Every year, at the end of May, there is a huge and famous neighbourhood garage sale in our city. It’s just not our neighbourhood. But I have a sister who lives there. “Are you selling anything at the Glebe Garage Sale?” I asked her last week. “No,” she answered cheerfully. “I keep saying every year that I’m going to – but I never get my act together.” It clearly runs in the family. “Can [DD2] and I set up outside your house?” I asked. “Sure!”
So yesterday morning, the Saturday of the Great Glebe Garage Sale, DD2 and I were up bright and early, packing our van with tables, blankets, and our respective “stuff”. We parked in my sister’s driveway shortly after 8:00 am, and we couldn’t even set up before customers started going through our merchandise. The record albums were a huge hit – for all age groups. “There’s lots of Joni Mitchell.” “My dad has all of these.” “Bread! How does this song go again?” (I sang it. And it sold.) “What a memory trip!” The shoes went. $2 per pair. Almost all of the puzzles and games went – for $1 to $5 each. Most of the DVDs and even some of the VHS tapes went – .50¢ each. “That’s why we keep our VCR,” said one man, his little daughter on his shoulders.”We get our entertainment cheap.” It was a perfect morning – sunny but not too hot – and there was a remarkably friendly vibe that made the busy transactions and constant scrounging around for change entirely pleasant. The sale went on until 3:00, but DD2 and I packed it in at noon – exhausted.
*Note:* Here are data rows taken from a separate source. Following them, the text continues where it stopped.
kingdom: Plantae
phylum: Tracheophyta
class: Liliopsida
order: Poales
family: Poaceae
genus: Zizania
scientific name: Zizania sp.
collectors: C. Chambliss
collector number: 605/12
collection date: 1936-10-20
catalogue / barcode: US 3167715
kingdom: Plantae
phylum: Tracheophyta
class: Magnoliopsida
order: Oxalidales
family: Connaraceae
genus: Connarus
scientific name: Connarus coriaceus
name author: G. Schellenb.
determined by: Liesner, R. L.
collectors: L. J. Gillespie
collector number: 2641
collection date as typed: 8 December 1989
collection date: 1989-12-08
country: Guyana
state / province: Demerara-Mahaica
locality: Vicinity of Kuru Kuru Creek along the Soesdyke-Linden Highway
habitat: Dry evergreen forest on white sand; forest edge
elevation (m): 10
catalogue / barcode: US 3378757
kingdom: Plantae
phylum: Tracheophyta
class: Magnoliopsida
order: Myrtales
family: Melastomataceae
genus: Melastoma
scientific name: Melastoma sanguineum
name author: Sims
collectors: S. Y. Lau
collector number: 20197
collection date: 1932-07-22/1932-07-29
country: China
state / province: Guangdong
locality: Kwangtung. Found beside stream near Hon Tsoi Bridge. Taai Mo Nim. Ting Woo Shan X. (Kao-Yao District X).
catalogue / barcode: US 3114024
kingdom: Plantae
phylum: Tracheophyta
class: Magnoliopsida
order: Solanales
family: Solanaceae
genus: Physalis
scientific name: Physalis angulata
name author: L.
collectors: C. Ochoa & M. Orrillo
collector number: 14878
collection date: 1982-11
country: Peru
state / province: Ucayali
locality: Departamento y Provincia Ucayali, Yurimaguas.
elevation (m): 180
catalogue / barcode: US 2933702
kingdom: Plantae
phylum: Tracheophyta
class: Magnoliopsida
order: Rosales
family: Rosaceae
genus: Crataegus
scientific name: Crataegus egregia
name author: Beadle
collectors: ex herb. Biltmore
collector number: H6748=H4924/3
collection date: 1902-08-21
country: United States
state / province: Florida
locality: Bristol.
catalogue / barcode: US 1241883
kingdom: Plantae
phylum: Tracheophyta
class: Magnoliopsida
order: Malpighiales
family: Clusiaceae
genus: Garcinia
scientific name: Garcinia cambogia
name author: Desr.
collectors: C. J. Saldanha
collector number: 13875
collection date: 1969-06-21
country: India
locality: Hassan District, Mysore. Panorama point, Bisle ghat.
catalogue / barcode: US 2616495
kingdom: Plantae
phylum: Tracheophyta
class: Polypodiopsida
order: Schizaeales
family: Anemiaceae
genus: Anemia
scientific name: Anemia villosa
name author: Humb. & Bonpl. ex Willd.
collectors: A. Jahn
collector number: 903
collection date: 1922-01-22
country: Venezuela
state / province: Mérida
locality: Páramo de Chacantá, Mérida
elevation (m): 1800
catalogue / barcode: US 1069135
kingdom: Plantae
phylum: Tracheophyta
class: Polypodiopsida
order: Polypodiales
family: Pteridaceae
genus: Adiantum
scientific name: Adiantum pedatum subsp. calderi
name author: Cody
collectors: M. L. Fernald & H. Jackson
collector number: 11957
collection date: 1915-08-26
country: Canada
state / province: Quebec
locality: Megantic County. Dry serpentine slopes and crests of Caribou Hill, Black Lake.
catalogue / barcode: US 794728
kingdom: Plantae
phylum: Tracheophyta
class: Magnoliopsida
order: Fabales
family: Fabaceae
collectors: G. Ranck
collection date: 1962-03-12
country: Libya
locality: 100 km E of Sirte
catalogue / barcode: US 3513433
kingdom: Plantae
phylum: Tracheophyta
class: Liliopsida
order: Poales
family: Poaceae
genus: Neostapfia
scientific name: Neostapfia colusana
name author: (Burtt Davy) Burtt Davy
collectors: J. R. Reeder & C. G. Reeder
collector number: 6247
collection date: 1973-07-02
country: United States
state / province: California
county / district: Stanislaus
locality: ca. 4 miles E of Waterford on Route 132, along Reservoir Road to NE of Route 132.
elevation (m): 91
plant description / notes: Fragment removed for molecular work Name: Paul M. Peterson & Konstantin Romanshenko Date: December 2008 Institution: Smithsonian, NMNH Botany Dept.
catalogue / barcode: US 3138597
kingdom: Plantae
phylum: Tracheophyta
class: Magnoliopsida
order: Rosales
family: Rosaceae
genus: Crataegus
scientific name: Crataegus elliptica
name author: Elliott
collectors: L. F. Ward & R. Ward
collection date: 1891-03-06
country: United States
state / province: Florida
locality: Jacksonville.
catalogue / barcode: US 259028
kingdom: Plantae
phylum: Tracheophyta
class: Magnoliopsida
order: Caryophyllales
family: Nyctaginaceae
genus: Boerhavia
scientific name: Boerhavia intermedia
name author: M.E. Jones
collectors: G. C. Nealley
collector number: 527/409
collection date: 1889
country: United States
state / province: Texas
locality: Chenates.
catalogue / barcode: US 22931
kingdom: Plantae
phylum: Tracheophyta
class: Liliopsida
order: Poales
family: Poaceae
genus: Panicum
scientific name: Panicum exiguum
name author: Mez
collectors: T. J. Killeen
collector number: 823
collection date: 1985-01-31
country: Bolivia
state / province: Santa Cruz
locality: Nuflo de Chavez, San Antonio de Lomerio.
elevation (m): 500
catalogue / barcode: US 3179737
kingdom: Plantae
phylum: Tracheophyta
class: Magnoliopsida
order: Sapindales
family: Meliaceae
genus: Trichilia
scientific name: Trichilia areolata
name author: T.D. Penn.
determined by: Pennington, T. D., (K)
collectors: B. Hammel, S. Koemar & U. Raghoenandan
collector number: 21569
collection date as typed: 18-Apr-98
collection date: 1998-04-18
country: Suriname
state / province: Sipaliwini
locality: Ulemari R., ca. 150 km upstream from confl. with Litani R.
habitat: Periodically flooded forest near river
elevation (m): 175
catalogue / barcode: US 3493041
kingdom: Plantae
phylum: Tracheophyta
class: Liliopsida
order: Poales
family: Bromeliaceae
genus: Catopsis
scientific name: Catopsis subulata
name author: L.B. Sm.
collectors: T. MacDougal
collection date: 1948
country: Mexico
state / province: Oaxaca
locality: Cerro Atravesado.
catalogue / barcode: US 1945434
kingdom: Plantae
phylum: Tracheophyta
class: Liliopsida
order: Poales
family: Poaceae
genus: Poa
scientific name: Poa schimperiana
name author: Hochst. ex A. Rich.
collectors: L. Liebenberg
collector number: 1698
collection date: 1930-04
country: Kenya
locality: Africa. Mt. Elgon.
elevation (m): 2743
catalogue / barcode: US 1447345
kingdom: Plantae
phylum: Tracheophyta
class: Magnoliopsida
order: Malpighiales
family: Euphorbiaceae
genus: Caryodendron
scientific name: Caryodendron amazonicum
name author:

I started the day hoping that I’d make $50. Instead, I ended up with $300. And DD2 was happy with her takings too. We were both eager to get home, but we made a stop at the bank first to make our respective deposits. I have a plan for that $300 – something consistent with our debt-reduction efforts – but I’ll save that for another time. For now, I’ll just savour the triumph. Despite drudgery, discouragement, and doubt, I rose to the challenge, thought outside the box, relieved our house of some of its clutter, had a great morning, and earned a surprising amount of cash.
Debt repayment is a war consisting of many battles. I believe I have just won a significant victory.